- [PROBLEM TO WORK ON]:
Range to copy from the entries below: the line containing "联储7月会议前最后就业报告" through the line containing "خاتون نے جواب", inclusive. Retype only those lines, exactly, without any images.

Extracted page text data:

——————————

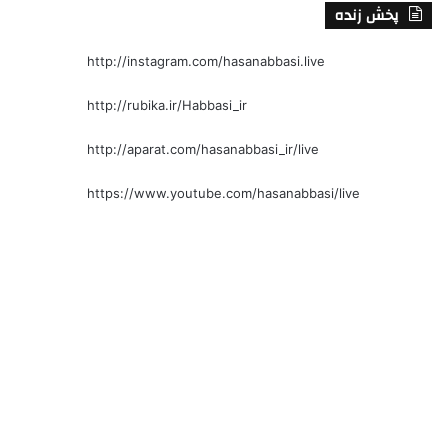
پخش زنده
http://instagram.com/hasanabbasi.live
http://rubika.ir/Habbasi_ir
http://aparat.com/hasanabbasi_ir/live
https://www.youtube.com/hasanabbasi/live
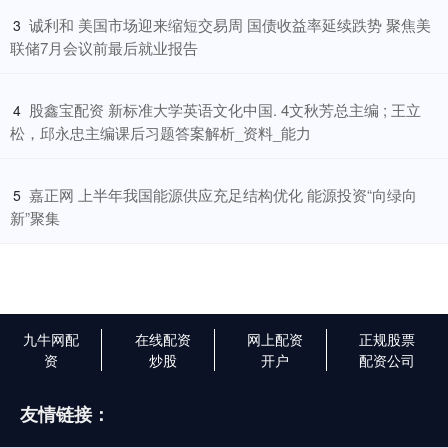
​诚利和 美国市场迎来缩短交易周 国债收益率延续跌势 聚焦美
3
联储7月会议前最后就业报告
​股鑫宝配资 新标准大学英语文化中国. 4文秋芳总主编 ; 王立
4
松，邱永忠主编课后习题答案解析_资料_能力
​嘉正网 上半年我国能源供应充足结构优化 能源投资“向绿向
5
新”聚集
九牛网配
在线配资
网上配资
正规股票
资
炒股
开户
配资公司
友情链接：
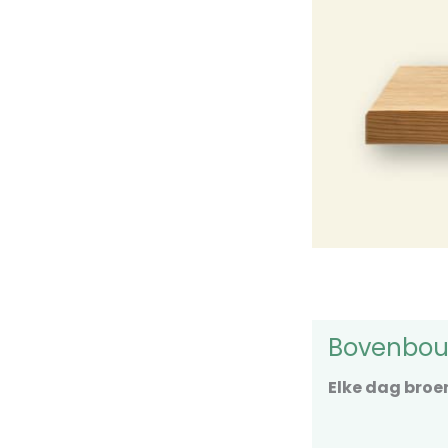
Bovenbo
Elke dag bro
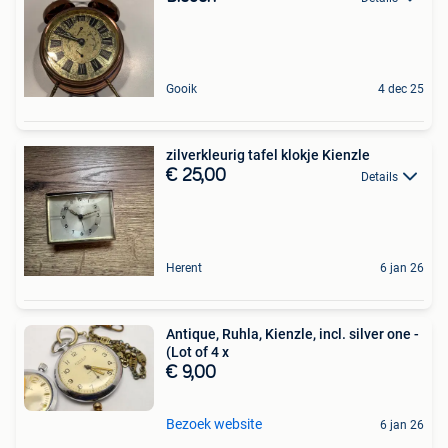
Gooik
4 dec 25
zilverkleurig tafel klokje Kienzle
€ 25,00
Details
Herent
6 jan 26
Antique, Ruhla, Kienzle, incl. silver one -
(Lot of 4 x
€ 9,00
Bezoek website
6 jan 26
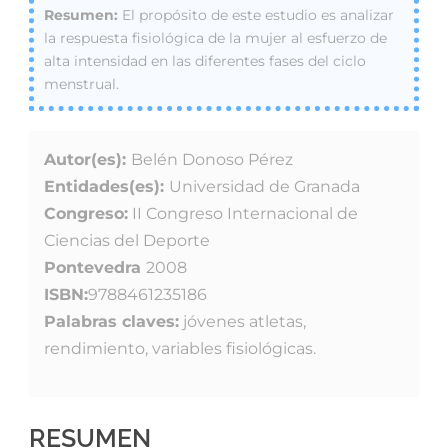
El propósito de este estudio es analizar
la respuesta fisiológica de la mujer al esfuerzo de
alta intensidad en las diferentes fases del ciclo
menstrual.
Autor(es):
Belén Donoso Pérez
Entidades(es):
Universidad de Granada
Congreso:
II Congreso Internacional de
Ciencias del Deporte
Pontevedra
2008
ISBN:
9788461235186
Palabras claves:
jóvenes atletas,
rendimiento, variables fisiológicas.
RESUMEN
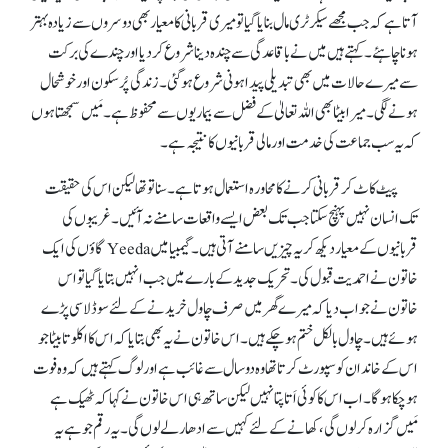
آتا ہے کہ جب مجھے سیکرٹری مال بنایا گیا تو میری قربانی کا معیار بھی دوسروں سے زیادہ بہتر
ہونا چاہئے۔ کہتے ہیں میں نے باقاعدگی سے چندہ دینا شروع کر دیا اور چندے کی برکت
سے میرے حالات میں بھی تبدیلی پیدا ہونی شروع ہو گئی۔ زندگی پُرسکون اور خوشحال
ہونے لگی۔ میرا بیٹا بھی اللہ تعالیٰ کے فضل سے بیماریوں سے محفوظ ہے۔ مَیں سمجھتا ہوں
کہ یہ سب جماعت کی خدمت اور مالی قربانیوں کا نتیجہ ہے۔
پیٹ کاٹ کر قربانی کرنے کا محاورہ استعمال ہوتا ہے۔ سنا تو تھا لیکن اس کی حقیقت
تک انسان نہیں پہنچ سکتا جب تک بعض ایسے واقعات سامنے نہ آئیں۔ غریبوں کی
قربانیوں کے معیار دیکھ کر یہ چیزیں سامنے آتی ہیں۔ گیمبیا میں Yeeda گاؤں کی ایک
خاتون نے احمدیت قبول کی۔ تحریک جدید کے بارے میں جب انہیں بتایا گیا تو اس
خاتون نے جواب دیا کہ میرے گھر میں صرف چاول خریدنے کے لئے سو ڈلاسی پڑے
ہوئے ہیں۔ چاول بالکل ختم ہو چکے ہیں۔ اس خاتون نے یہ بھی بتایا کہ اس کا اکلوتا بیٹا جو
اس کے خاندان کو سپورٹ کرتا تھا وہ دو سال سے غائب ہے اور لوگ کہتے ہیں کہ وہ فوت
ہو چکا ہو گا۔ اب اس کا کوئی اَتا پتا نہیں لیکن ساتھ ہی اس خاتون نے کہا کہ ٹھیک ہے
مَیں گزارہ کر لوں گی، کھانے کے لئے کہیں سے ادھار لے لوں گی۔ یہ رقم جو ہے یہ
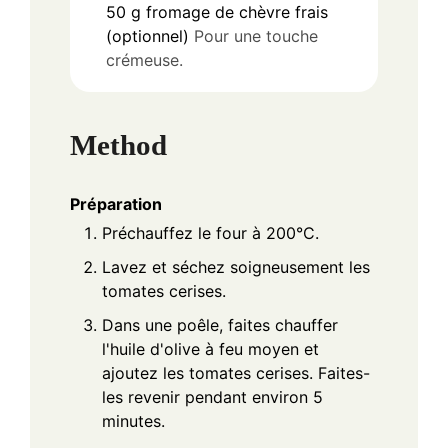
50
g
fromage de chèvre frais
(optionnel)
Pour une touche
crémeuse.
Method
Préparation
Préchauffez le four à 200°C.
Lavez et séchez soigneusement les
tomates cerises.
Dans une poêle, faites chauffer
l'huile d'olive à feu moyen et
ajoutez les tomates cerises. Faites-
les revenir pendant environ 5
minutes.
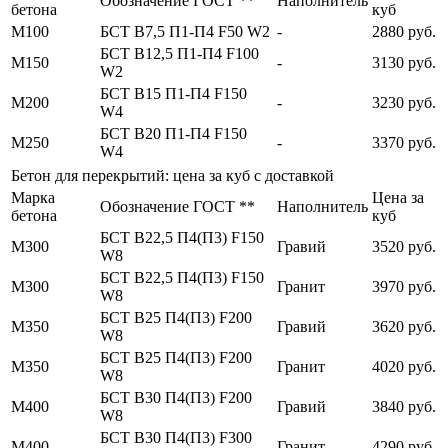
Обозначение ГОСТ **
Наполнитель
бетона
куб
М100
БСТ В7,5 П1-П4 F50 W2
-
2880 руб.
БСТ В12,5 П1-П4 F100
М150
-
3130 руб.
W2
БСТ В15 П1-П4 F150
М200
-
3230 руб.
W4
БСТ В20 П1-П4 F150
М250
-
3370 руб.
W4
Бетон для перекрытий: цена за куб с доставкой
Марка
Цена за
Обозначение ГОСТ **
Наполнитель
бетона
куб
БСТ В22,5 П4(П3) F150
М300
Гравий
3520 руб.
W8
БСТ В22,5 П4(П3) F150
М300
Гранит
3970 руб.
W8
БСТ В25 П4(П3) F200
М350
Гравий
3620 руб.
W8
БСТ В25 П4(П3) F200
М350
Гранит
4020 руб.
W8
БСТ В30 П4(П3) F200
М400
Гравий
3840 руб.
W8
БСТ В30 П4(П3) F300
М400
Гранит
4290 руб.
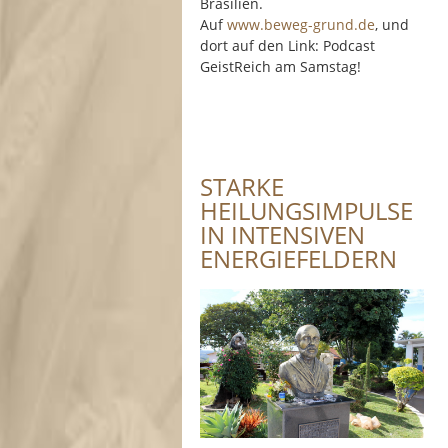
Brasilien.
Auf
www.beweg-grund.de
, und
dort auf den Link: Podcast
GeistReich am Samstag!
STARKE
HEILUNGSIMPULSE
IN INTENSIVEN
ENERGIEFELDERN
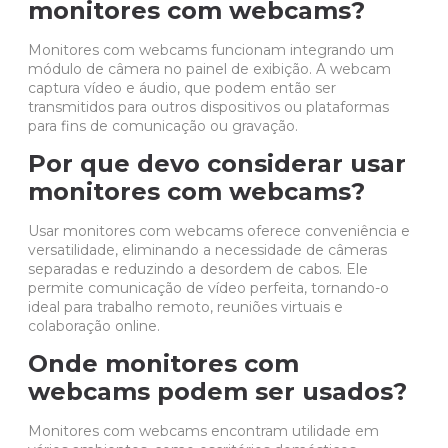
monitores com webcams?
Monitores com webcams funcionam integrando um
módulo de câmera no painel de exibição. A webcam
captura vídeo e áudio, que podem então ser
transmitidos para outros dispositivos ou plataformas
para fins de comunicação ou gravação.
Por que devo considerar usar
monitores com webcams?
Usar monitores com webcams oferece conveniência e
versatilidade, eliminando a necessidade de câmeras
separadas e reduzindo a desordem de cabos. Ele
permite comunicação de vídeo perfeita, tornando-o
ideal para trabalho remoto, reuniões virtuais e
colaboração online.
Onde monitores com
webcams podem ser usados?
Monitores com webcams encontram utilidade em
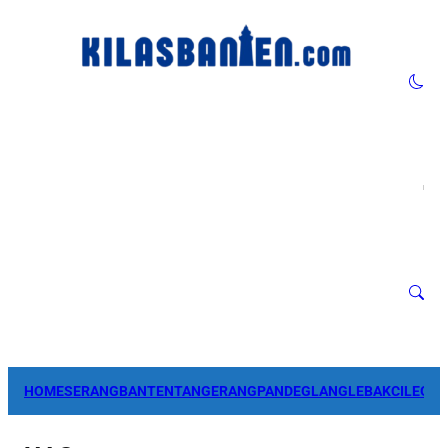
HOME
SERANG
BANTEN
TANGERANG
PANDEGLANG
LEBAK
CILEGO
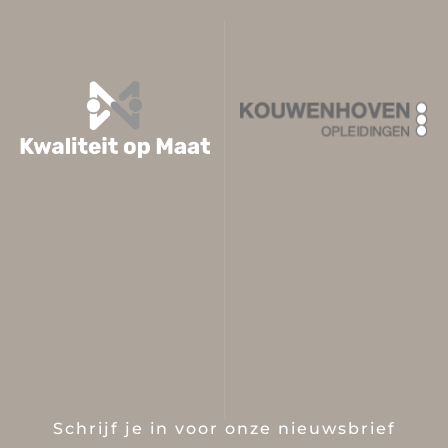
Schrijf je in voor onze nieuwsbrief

——————————

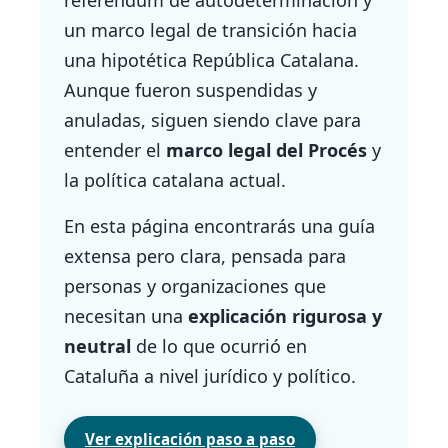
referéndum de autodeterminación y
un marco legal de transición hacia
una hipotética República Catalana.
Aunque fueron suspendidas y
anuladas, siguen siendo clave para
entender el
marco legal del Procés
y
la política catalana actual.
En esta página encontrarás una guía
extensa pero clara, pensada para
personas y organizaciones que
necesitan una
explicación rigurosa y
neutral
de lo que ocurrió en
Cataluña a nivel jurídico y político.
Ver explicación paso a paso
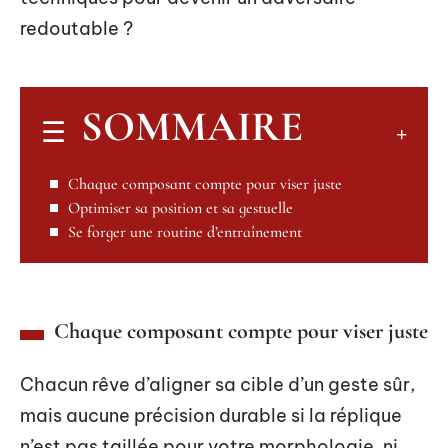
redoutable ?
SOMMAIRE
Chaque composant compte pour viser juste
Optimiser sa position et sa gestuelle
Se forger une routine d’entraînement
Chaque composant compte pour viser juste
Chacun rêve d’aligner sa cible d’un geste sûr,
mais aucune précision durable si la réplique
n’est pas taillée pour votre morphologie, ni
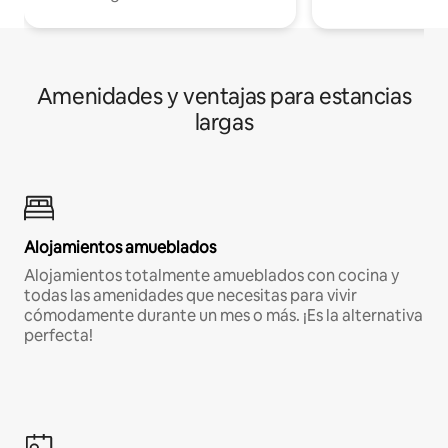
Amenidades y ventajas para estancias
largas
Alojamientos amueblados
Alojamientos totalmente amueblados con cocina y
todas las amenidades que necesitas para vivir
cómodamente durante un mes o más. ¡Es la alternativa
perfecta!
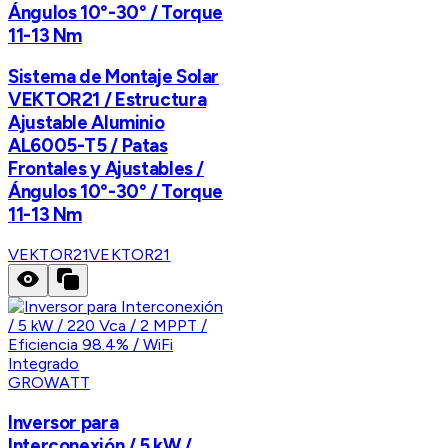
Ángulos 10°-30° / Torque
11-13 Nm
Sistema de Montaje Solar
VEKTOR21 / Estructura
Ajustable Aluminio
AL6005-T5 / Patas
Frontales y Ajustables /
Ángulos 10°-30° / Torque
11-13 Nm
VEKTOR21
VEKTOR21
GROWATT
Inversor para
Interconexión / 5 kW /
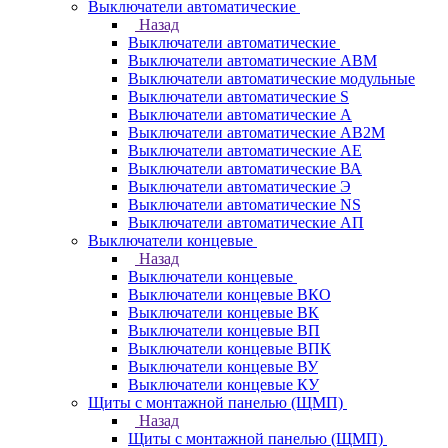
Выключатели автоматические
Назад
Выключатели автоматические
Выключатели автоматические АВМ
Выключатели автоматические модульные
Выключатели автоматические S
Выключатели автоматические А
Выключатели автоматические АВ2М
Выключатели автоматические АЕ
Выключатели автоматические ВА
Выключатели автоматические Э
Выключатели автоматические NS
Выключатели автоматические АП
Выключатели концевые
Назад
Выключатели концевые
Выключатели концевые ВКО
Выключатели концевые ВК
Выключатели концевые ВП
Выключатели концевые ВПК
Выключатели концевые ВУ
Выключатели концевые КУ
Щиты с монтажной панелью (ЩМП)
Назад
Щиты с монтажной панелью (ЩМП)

——————————

- [ANSWER BOX]:
联储7月会议前最后就业报告
​股鑫宝配资 新标准大学英语文化中国. 4文秋芳总主编 ; 王立
4
松，邱永忠主编课后习题答案解析_资料_能力
​嘉正网 上半年我国能源供应充足结构优化 能源投资“向绿向
5
新”聚集
九牛网配
在线配资
网上配资
正规股票
资
炒股
开户
配资公司
友情链接：
Bovenbo
Elke dag bro
Gooik
4 dec 25
zilverkleurig tafel klokje Kienzle
€ 25,00
Details
Herent
6 jan 26
Antique, Ruhla, Kienzle, incl. silver one -
(Lot of 4 x
€ 9,00
Bezoek website
6 jan 26
El propósito de este estudio es analizar
la respuesta fisiológica de la mujer al esfuerzo de
alta intensidad en las diferentes fases del ciclo
menstrual.
Autor(es):
Belén Donoso Pérez
Entidades(es):
Universidad de Granada
Congreso:
II Congreso Internacional de
Ciencias del Deporte
Pontevedra
2008
ISBN:
9788461235186
Palabras claves:
jóvenes atletas,
rendimiento, variables fisiológicas.
RESUMEN
آتا ہے کہ جب مجھے سیکرٹری مال بنایا گیا تو میری قربانی کا معیار بھی دوسروں سے زیادہ بہتر
ہونا چاہئے۔ کہتے ہیں میں نے باقاعدگی سے چندہ دینا شروع کر دیا اور چندے کی برکت
سے میرے حالات میں بھی تبدیلی پیدا ہونی شروع ہو گئی۔ زندگی پُرسکون اور خوشحال
ہونے لگی۔ میرا بیٹا بھی اللہ تعالیٰ کے فضل سے بیماریوں سے محفوظ ہے۔ مَیں سمجھتا ہوں
کہ یہ سب جماعت کی خدمت اور مالی قربانیوں کا نتیجہ ہے۔
پیٹ کاٹ کر قربانی کرنے کا محاورہ استعمال ہوتا ہے۔ سنا تو تھا لیکن اس کی حقیقت
تک انسان نہیں پہنچ سکتا جب تک بعض ایسے واقعات سامنے نہ آئیں۔ غریبوں کی
قربانیوں کے معیار دیکھ کر یہ چیزیں سامنے آتی ہیں۔ گیمبیا میں Yeeda گاؤں کی ایک
خاتون نے احمدیت قبول کی۔ تحریک جدید کے بارے میں جب انہیں بتایا گیا تو اس
خاتون نے جواب دیا کہ میرے گھر میں صرف چاول خریدنے کے لئے سو ڈلاسی پڑے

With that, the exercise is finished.